На этот прямой вопрос ответ был дан тихим, но твердым голосом. Хау вздрогнул, услышав хорошо знакомое ему имя офицера, пользующегося таким большим уважением в армии. Однако на его смуглом лице появилась многозначительная улыбка, когда он с удивлением повторил ее слова:
— Майор Линкольн! Теперь я понимаю, почему он отказался вернуться в Европу для поправки своего здоровья!
Так он не в городе, вы говорите? Быть того не может!
Очевидно, здесь какая-то ошибка.
— Боюсь, что это правда.
Лицо главнокомандующего снова приняло свое обычное жесткое выражение, и было видно, что известие это его встревожило.
— Ваш муж злоупотребил своими привилегиями, — пробормотал он другим тоном. — Вы говорите, сударыня, что он покинул город, и это без моего ведома и согласия?
— Ради достойной цели! — вскричала Сесилия, забыв обо всем в тревоге за Линкольна. — Его толкнуло семейное несчастье; при других обстоятельствах он первый осудил бы такой поступок.
Хау хранил холодное, но грозное молчание, которое казалось более страшным, чем любые слова.
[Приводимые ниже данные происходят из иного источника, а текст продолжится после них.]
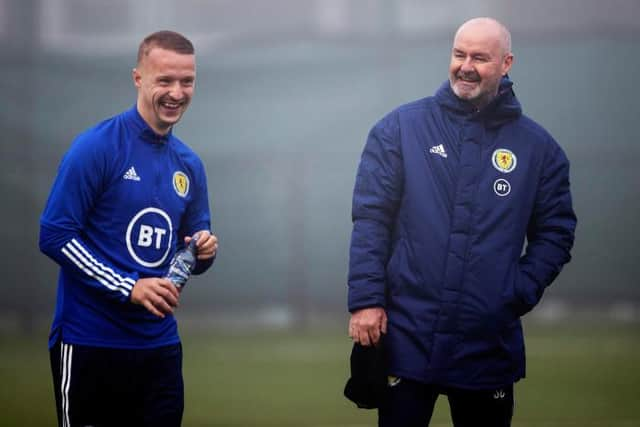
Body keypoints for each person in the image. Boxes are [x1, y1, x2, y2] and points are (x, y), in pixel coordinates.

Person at [347, 17, 576, 427]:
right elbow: (370, 218)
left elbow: (556, 233)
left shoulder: (539, 148)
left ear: (506, 63)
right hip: (407, 336)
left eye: (480, 57)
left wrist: (515, 291)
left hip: (487, 345)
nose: (465, 65)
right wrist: (366, 300)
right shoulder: (400, 128)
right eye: (459, 54)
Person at [39, 30, 218, 427]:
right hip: (91, 344)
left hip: (160, 349)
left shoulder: (189, 164)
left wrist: (202, 252)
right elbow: (54, 234)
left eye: (187, 81)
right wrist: (129, 286)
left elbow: (189, 249)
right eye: (165, 80)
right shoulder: (96, 148)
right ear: (138, 78)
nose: (177, 92)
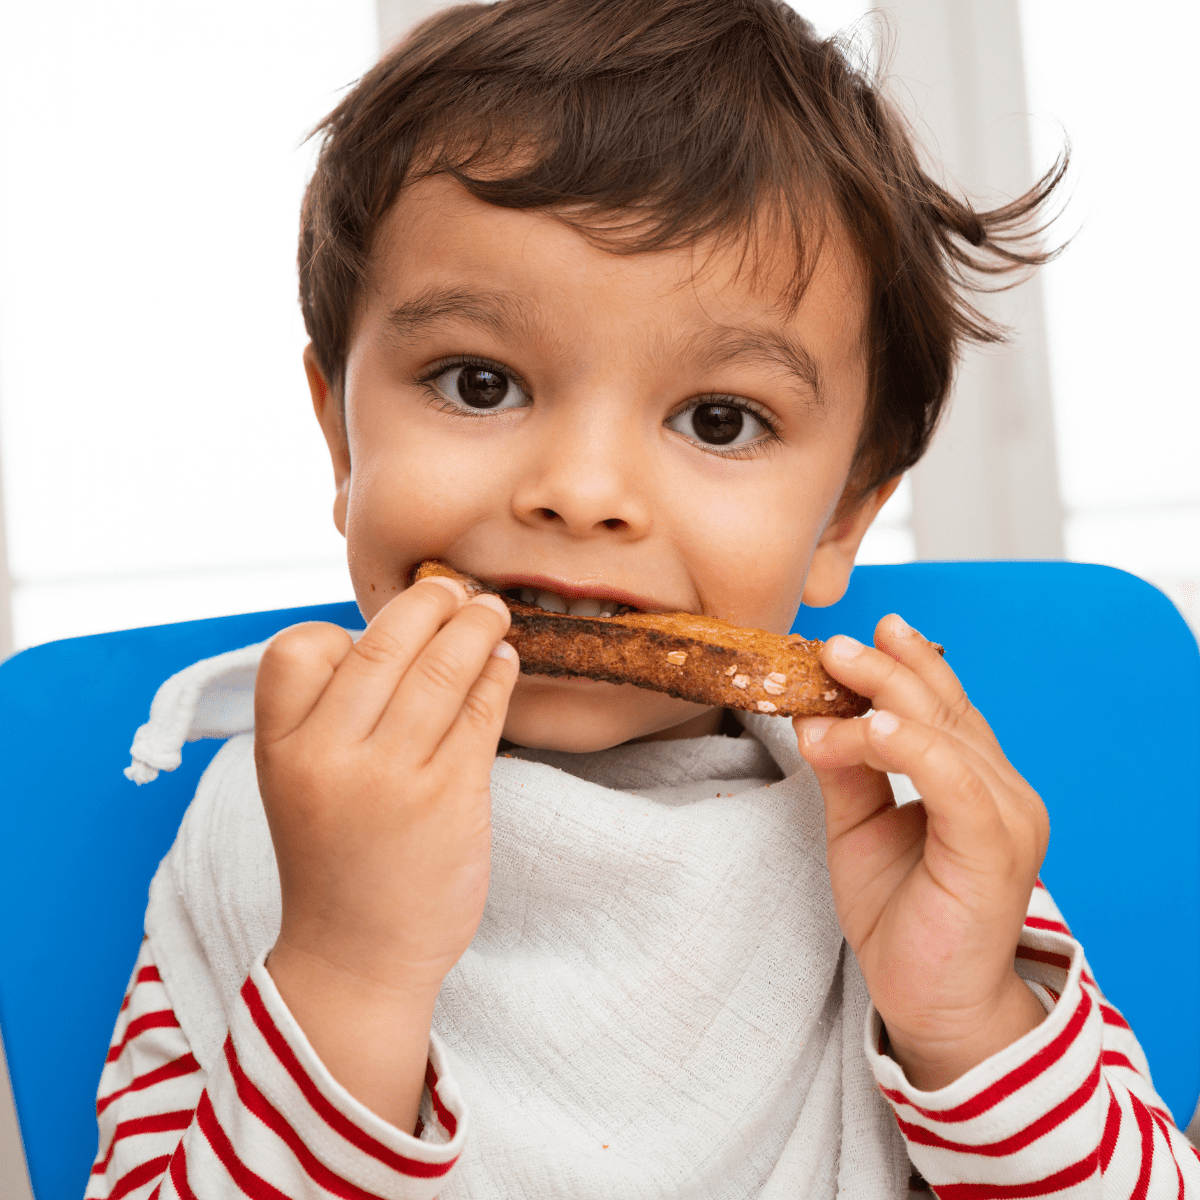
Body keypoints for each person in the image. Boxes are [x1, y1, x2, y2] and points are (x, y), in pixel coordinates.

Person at [85, 1, 1199, 1196]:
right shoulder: (261, 824)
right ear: (340, 439)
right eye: (478, 382)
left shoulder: (898, 831)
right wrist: (349, 970)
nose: (581, 491)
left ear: (839, 523)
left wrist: (967, 1014)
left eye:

Сесилия минуту смотрела на гневное лицо генерала, словно хотела проникнуть в самые тайные его мысли, затем с чувствительностью женщины, поддавшись самым худшим своим опасениям, воскликнула:
— О нет, вы не воспользуетесь этим признанием во вред ему! Разве не пролил он свою кровь ради вас? Многие месяцы был он на краю могилы, потому что защищал ваше дело. А теперь вы усомнились в нем? Но, сударь, хотя случай и возраст на время поставили его под ваше начало, он во всех отношениях равен вам, и, кто бы ни попытался запятнать его беспорочное имя, он сумеет опровергнуть возведенные на него обвинения перед лицом своего государя.
— Это будет необходимо! — холодно ответил Хау.
— Не слушайте мои глупые, бессмысленные речи! — умоляла Сесилия, ломая в отчаянии руки. — Я сама не знаю, что говорю. Разве у него не было вашего позволения каждую неделю сноситься с окрестностями города?
— Да, чтобы получать провизию, необходимую для восстановления его здоровья.
— А разве он не мог сам отправиться за нею под защитой парламентерского флага? Ведь вы дали ему разрешение на это.
— Но в таком случае наша неприятная беседа была бы излишней, не так ли?
Сесилия помолчала, словно собирая все свои силы, чтобы решиться на что-то очень важное. Немного погодя она попыталась улыбнуться и вымолвила более спокойно:
— Я слишком дерзко понадеялась на снисходительность воина и имела слабость поверить, что к моей просьбе снизойдут благодаря моему имени и положению.